▸ УКАЗАНИЯ К ЗАДАНИЮ: Выпишите дословно отрывок из текста о блокадных разговорах от слов «Рассказы о прошлой и будущей жизни стали» до слов «однообразие и повторяемость[1604].».

▸ ТЕКСТ УПРАЖНЕНИЯ:

Рассказы о прошлой и будущей жизни

Рассказы о прошлой и будущей жизни

1

Рассказы о прошлой и будущей жизни стали обыкновением в блокадные дни. В том, что они велись, ничего необычного не было – это характерный и традиционный повседневный ритуал. Иное дело их содержание и доминанты. Они весьма точно отразили ритм «смертного времени» с его упрощением быта и деградацией личности. Чаще и охотнее всего говорили о продуктах, причем все – писатели, артисты, школьники, рабочие, домохозяйки[1602].

«Сейчас легко вести непринужденную беседу в гостях – достаточно заговорить о еде», – отмечал И. Меттер[1603]. Блокадники стали быстро осознавать патологичность этих разговоров, их продолжительность, страстность, однообразие и повторяемость[1604].

▸ ФРАГМЕНТ НАБОРА ДАННЫХ:
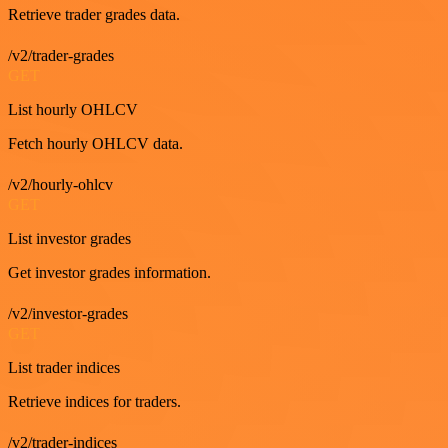
Retrieve trader grades data.
/v2/trader-grades
GET
List hourly OHLCV
Fetch hourly OHLCV data.
/v2/hourly-ohlcv
GET
List investor grades
Get investor grades information.
/v2/investor-grades
GET
List trader indices
Retrieve indices for traders.
/v2/trader-indices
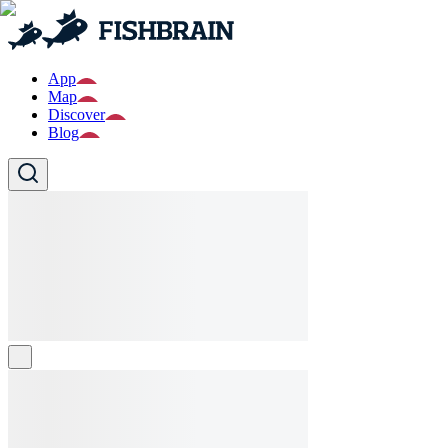
App
Map
Discover
Blog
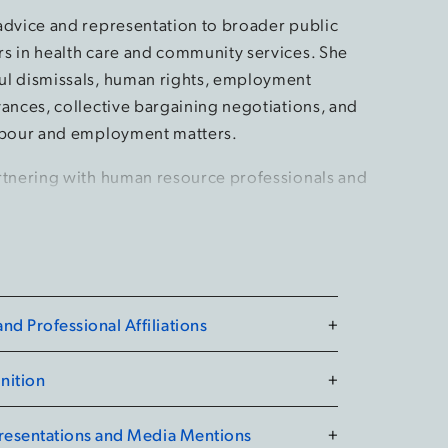
advice and representation to broader public
s in health care and community services. She
l dismissals, human rights, employment
vances, collective bargaining negotiations, and
abour and employment matters.
rtnering with human resource professionals and
ers to help achieve business goals. She’s
n the drafting, implementation, and application
agreements and employment policies and
d Professional Affiliations
+
 speaks at conferences on topics including public
cies, workplace violence and harassment, and
nition
+
e is also frequently retained to deliver training
 a wide range of labour and employee relations
Presentations and Media Mentions
+
n resource professionals and organizational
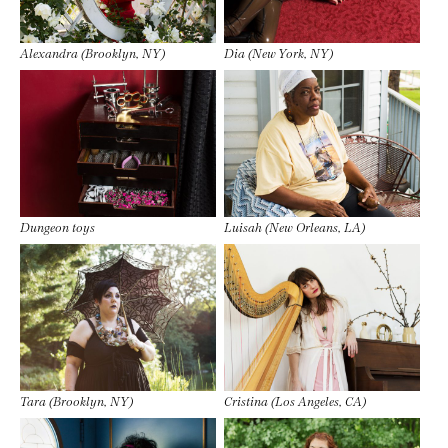
Alexandra (Brooklyn, NY)
Dia (New York, NY)
Dungeon toys
Luisah (New Orleans, LA)
Tara (Brooklyn, NY)
Cristina (Los Angeles, CA)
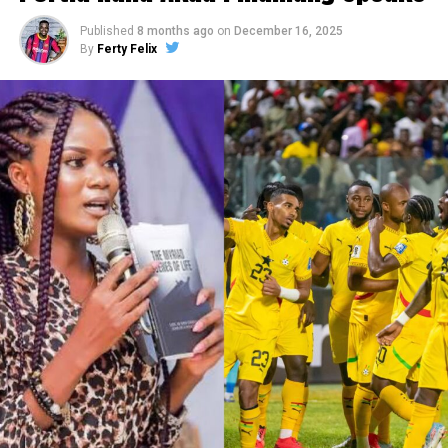
Published
8 months ago
on
December 16, 2025
By
Ferty Felix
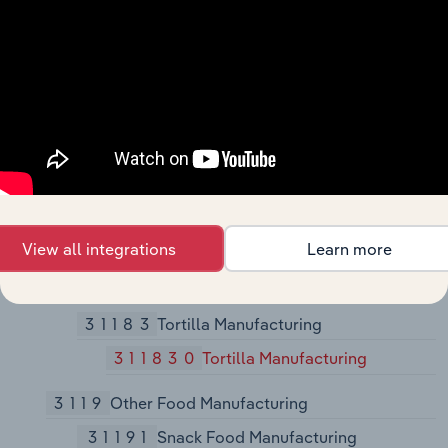
311812
Commercial Bakeries
311813
Frozen Cakes, Pies, and Other
Pastries Manufacturing
31182
Cookie, Cracker, and Pasta
Manufacturing
311821
Cookie and Cracker
Manufacturing
311824
Dry Pasta, Dough, and Flour
View all integrations
Learn more
Mixes Manufacturing from
Purchased Flour
31183
Tortilla Manufacturing
311830
Tortilla Manufacturing
3119
Other Food Manufacturing
31191
Snack Food Manufacturing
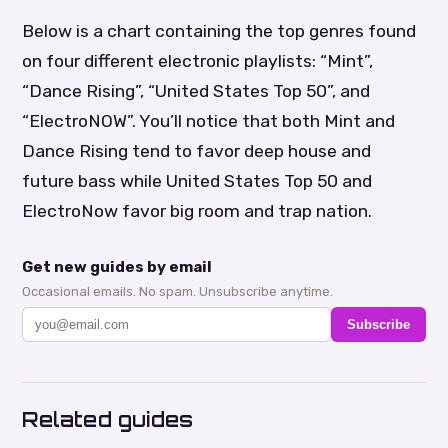
Below is a chart containing the top genres found
on four different electronic playlists: “Mint”,
“Dance Rising”, “United States Top 50”, and
“ElectroNOW”. You’ll notice that both Mint and
Dance Rising tend to favor deep house and
future bass while United States Top 50 and
ElectroNow favor big room and trap nation.
Get new guides by email
Occasional emails. No spam. Unsubscribe anytime.
Subscribe
Related guides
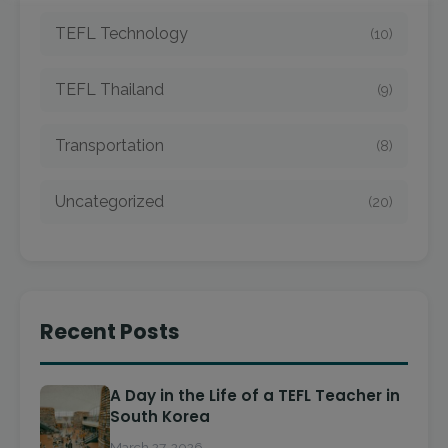
TEFL Technology
(10)
TEFL Thailand
(9)
Transportation
(8)
Uncategorized
(20)
Recent Posts
A Day in the Life of a TEFL Teacher in
South Korea
March 27, 2026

▸ ПОЛЕ ДЛЯ ОТВЕТА:
Рассказы о прошлой и будущей жизни стали обыкновением в блокадные дни. В том, что они велись, ничего необычного не было – это характерный и традиционный повседневный ритуал. Иное дело их содержание и доминанты. Они весьма точно отразили ритм «смертного времени» с его упрощением быта и деградацией личности. Чаще и охотнее всего говорили о продуктах, причем все – писатели, артисты, школьники, рабочие, домохозяйки[1602].

«Сейчас легко вести непринужденную беседу в гостях – достаточно заговорить о еде», – отмечал И. Меттер[1603]. Блокадники стали быстро осознавать патологичность этих разговоров, их продолжительность, страстность, однообразие и повторяемость[1604].